After a few injuries during his career as a Major League Soccer player, including time with DC United, Robbie Russell wondered: what’s next for me after soccer? That question, and a conversation with his father-in-law, brought him to Charlottesville.
“I was like, you know, jokingly, ‘maybe I could go to medical school, you know?'" Russell said. "And [my father-in-law] looked at me, he’s like, ‘Yeah, let’s do it.’”
Russell needed to complete a residency program. He’s now in his second year of that residency at UVA Medical Center.
That’s when a global pandemic hit.
“I expected residency difficult," Russell said. "Did I expect residency to be this difficult with a pandemic? No.”
The coronavirus crisis forced him to go from the backline on the pitch to the frontline of the pandemic.
“It’s making sure that I’m safe, making sure that treating my patients were safe,” he said, "and then at the same time making sure that my family is safe.”

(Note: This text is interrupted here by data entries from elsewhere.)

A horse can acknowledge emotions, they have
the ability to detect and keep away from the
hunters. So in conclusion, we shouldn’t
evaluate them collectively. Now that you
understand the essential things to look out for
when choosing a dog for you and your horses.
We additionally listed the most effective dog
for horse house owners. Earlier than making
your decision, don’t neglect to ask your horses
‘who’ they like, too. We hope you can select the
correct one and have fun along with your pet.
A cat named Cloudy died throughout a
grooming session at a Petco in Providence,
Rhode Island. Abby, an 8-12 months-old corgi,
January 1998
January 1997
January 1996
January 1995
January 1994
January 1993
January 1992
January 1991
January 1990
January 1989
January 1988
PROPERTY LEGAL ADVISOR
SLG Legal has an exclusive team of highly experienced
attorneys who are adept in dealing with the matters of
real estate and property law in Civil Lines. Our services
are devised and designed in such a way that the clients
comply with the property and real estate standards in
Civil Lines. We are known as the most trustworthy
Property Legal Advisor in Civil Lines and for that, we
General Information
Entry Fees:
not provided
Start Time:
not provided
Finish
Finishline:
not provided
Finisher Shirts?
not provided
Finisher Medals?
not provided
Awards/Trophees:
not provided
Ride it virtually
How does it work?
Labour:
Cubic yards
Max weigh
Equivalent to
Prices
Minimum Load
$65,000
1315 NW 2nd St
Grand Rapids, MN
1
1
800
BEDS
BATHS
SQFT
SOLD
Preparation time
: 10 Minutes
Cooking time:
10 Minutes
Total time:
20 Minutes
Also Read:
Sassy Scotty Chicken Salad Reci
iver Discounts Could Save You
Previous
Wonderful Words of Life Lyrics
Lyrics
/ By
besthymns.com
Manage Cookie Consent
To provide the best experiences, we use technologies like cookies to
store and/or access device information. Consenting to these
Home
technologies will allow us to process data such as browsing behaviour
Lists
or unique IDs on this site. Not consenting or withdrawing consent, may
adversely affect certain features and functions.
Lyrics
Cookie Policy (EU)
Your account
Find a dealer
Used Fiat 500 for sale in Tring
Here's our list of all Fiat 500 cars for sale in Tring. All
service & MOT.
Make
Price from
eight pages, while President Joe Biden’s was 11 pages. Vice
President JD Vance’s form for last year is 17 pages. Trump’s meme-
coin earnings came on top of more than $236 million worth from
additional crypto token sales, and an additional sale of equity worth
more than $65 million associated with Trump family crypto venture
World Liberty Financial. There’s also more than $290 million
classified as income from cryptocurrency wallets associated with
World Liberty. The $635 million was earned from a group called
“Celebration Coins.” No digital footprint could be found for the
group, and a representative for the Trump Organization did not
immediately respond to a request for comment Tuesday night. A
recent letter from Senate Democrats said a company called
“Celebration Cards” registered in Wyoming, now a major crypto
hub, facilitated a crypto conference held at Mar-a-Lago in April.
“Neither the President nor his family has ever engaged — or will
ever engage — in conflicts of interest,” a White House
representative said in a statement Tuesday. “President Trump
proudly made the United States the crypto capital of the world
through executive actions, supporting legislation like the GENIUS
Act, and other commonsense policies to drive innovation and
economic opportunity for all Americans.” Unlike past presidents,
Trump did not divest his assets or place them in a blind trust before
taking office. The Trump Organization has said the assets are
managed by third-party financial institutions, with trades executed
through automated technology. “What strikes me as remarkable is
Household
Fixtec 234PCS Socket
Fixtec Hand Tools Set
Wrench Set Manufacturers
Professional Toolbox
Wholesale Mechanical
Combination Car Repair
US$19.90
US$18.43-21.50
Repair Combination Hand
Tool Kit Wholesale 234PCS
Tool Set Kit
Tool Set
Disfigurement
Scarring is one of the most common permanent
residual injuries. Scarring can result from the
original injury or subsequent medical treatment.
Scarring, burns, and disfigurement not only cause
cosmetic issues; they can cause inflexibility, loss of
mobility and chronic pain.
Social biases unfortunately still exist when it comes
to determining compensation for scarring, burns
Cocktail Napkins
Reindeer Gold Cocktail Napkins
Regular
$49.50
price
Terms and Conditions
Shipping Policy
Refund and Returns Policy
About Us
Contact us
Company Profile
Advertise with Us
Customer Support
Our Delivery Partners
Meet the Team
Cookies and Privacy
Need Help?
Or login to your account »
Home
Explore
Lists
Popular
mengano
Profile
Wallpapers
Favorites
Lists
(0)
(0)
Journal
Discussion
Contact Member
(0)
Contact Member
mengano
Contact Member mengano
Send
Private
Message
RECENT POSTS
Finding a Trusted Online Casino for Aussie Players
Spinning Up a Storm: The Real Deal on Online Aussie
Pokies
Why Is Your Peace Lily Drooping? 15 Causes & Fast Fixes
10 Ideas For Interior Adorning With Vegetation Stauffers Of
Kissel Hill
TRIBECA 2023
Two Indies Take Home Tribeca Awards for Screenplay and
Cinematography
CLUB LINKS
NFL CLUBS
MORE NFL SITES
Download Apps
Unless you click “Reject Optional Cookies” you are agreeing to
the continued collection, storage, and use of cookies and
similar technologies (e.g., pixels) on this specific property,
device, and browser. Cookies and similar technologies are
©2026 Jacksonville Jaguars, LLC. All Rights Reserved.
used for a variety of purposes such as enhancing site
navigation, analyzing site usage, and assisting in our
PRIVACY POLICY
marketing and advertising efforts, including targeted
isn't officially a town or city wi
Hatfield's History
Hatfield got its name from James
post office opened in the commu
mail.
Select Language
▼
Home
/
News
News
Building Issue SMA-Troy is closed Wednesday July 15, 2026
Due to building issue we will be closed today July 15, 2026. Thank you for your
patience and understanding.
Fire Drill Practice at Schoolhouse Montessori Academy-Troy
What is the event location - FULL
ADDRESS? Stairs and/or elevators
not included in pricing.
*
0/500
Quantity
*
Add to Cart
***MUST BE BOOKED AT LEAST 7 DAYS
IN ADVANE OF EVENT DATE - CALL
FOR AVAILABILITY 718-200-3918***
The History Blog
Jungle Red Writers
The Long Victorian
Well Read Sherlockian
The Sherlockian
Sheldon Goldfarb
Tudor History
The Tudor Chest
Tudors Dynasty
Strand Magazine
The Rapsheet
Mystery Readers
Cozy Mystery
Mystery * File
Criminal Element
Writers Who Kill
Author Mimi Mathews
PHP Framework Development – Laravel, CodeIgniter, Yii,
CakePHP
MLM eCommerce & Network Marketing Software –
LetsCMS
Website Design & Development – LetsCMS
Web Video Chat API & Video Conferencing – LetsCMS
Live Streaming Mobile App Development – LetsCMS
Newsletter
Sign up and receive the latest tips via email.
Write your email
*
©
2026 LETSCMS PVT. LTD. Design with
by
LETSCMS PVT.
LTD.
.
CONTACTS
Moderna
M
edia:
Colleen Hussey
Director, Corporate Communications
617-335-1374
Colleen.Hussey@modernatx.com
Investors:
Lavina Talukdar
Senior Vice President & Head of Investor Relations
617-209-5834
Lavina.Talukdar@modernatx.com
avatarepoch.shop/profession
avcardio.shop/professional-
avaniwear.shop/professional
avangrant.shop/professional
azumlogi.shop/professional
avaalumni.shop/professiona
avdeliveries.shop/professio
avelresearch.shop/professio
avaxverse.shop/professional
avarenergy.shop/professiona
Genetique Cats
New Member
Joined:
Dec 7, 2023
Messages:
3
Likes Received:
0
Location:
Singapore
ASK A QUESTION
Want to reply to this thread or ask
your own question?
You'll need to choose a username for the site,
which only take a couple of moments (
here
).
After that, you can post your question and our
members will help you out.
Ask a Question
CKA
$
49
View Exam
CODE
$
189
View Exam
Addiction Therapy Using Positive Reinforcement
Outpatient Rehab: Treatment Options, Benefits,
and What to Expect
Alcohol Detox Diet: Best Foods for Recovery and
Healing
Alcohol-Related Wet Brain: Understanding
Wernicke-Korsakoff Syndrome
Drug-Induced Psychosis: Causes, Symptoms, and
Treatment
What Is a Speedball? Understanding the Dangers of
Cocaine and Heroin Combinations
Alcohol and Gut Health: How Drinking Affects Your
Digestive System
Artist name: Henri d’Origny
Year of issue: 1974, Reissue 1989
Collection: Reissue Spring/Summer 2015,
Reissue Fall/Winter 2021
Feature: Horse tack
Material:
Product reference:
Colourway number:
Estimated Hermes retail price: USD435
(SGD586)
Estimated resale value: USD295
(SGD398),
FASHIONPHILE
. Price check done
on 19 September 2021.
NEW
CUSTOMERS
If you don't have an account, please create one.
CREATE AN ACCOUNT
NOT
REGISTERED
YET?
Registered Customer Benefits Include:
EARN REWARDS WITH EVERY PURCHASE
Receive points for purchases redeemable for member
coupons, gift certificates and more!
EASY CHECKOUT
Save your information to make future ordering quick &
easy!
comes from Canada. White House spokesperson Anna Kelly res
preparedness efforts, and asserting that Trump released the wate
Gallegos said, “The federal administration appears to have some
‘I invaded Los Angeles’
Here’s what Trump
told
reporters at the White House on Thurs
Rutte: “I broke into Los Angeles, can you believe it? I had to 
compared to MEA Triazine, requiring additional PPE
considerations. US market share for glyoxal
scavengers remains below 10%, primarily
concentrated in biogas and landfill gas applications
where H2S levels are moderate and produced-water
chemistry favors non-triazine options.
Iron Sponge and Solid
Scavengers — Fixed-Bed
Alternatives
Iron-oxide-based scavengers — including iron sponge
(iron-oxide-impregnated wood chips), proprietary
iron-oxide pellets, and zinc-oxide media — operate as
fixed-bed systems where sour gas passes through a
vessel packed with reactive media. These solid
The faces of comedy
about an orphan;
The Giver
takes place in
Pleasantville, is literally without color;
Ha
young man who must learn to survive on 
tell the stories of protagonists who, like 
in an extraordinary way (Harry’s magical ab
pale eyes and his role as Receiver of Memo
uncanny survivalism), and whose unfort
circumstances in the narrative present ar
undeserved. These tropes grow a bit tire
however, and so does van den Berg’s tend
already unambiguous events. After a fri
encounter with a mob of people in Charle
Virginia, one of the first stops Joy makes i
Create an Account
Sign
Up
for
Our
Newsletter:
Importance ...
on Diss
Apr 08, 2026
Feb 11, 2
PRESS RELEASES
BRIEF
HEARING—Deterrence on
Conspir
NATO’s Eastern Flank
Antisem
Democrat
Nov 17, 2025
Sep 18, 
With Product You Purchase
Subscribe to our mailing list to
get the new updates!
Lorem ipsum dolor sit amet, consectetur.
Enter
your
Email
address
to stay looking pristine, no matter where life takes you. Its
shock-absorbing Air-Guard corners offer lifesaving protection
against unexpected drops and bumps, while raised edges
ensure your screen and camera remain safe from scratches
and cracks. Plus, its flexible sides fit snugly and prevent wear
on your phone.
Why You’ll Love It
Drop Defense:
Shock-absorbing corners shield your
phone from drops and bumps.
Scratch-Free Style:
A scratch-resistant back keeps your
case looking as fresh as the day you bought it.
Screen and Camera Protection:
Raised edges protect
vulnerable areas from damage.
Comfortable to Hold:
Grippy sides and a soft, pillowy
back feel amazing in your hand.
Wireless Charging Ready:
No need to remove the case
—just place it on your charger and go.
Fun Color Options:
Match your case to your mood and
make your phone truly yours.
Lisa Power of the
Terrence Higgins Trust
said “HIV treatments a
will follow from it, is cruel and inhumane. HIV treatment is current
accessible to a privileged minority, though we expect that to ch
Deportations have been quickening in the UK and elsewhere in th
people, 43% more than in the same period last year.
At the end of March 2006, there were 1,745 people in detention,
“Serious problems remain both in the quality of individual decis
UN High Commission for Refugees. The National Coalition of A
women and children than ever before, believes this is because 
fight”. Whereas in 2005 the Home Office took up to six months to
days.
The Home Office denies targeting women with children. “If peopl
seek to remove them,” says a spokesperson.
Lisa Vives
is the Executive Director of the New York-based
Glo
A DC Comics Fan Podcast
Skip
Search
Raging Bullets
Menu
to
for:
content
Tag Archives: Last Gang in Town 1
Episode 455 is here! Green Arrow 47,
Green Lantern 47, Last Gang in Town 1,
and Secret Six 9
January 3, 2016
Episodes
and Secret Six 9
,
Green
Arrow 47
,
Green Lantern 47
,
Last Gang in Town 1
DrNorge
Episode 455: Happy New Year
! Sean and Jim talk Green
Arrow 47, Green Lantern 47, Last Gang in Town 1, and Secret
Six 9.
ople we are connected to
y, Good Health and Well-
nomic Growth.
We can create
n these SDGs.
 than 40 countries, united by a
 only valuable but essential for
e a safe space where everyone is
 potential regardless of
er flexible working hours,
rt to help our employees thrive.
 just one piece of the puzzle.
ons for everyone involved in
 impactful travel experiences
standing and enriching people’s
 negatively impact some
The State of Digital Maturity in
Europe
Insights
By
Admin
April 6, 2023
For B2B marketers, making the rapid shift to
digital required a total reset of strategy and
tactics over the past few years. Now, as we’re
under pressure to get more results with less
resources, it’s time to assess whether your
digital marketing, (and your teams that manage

Part of keeping himself safe is wearing new, protective, pandemic-style outfitting. But Russell has his own unique twists.
“Generally whenever I’m wearing my scrubs, I always like to have a soccer jersey underneath it," he said. “I was really lucky that I ended up picking a profession where I can wear like pajamas is like a professional outfit."
He also proudly wears masks made out of U.S. National Team jerseys.
“When you’re walking down the street and you see somebody walking around with a big eight on the side of the face, you’re kind of like, what’s that about? You can tell them it’s a US national soccer team jersey. Pretty hardcore, right?”
While masks and scrubs are quite different from cleats and shin guards, the feeling is the same.
“The objective has become different,” Russell said. "But the effort the teamwork that is going into it, it’s kind of very similar. It’s a much smaller, very different team. But we’re working towards one objective.
Russell has one more year left of his residency before he plans to become a board-certified emergency medicine physician.